SUPPLIED DATA section start
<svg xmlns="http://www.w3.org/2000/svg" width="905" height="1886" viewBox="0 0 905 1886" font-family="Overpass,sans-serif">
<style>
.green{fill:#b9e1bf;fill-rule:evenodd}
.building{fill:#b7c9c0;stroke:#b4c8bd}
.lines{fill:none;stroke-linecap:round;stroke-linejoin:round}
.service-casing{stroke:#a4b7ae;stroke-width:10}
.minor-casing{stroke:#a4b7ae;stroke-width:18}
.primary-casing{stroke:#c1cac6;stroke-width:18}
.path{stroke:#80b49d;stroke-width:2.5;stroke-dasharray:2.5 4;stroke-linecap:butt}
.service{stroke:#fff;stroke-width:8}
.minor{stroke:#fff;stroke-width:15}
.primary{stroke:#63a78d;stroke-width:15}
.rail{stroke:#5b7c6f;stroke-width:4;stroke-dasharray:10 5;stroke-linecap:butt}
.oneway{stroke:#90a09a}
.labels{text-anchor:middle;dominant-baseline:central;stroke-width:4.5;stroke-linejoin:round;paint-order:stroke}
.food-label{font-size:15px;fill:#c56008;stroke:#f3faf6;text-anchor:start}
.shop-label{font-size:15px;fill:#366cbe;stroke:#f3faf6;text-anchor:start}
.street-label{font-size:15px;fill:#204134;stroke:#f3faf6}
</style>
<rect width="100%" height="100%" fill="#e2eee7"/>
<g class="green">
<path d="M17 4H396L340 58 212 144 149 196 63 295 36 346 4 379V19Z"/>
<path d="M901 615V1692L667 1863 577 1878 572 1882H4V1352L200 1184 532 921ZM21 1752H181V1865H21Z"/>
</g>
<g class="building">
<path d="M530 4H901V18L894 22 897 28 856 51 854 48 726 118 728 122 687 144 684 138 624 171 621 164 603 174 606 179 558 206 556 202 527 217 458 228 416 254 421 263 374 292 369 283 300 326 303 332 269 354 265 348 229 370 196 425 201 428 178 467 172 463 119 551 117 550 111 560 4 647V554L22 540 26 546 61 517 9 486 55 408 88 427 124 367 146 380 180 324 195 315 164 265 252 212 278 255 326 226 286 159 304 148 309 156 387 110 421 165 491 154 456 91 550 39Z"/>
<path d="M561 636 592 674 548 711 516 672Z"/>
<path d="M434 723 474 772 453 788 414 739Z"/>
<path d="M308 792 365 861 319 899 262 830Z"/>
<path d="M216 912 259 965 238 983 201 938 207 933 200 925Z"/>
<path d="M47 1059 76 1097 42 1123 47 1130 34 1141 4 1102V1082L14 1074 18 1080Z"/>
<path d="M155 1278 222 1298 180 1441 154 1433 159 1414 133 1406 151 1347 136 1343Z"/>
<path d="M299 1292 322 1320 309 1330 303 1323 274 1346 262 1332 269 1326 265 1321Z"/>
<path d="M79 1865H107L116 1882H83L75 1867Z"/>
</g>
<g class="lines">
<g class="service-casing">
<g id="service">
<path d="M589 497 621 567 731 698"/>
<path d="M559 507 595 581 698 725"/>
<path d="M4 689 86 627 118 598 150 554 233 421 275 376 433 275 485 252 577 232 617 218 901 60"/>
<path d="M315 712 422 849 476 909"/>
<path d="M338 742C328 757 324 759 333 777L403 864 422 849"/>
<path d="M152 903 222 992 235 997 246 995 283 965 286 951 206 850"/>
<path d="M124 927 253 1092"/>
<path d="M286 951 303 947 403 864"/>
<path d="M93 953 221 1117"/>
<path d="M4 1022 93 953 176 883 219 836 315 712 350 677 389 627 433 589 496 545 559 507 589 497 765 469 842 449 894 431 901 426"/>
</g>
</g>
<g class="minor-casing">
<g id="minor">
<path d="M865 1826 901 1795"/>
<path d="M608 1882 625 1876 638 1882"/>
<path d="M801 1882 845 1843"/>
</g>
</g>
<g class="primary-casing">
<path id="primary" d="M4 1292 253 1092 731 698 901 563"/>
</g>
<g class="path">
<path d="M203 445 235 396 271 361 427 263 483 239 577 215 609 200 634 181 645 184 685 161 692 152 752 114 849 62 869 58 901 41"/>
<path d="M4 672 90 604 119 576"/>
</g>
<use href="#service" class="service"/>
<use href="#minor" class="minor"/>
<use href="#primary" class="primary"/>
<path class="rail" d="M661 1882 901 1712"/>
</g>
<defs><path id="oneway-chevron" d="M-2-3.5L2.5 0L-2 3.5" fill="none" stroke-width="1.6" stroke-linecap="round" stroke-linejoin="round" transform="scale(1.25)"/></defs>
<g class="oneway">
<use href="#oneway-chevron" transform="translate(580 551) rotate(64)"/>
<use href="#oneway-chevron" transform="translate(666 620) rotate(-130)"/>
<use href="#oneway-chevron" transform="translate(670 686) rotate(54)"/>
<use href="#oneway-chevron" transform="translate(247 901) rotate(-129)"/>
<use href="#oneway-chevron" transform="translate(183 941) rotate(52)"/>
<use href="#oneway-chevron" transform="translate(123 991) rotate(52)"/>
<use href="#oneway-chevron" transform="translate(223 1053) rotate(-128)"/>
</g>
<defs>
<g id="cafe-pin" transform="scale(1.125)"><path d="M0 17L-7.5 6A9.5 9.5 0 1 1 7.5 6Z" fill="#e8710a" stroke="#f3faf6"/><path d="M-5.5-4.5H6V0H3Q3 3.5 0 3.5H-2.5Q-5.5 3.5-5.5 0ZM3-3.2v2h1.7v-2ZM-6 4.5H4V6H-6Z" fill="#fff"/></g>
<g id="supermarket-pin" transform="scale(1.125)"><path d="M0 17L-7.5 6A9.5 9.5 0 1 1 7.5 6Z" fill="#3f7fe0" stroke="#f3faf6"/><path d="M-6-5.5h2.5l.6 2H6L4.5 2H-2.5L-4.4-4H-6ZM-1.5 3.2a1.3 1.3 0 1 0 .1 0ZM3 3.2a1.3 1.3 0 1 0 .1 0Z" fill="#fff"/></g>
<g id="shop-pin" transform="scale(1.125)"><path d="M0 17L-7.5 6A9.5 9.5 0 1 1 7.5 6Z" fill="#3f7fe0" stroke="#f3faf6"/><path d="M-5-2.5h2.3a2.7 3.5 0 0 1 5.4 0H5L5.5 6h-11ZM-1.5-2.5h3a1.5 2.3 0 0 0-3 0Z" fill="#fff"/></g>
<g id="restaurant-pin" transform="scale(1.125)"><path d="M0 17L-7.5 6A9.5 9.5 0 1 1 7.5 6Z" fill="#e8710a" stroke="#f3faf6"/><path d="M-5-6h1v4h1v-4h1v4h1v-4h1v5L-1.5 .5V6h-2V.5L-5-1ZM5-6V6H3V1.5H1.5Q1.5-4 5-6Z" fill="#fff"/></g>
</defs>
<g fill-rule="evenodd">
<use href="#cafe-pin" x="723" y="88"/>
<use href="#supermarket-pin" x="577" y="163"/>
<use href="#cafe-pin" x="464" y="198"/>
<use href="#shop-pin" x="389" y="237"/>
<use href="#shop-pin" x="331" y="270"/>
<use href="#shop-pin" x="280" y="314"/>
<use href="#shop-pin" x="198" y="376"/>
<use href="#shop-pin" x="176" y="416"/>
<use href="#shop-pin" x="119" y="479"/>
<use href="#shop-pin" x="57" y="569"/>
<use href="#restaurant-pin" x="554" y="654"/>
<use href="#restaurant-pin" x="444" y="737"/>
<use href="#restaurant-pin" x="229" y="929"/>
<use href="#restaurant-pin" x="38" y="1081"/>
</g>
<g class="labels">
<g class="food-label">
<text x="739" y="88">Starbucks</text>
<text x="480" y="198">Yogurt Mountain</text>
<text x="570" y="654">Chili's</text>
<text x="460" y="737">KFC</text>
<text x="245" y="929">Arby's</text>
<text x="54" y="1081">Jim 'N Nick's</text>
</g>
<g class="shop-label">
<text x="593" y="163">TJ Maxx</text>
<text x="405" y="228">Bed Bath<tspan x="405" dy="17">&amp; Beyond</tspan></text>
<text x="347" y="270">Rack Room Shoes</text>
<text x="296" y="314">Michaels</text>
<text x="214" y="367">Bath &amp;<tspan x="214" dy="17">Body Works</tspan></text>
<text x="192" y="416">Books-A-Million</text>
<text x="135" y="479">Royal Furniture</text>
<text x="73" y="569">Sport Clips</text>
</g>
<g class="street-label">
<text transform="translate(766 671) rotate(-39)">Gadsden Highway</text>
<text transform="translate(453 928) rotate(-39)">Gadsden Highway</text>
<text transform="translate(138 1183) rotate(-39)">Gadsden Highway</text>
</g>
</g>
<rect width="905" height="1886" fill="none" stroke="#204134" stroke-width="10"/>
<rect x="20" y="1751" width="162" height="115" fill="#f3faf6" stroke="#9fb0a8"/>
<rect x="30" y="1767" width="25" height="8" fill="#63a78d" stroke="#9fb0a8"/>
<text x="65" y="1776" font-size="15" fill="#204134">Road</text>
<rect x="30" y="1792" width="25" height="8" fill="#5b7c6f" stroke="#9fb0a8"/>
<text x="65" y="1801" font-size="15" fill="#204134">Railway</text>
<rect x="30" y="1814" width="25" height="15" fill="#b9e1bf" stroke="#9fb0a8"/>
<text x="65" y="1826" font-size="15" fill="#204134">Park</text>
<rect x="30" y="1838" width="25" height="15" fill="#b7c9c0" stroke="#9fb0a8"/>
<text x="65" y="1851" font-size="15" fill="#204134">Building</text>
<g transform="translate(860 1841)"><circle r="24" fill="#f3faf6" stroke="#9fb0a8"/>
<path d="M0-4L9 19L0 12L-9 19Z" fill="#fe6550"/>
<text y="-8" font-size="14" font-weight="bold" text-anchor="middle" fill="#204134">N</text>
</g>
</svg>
SUPPLIED DATA section end
WHAT YOU HAVE TO DO
Say how many lines above hold the word "middle", giving only the count.

ANSWER FOR THIS EXERCISE
2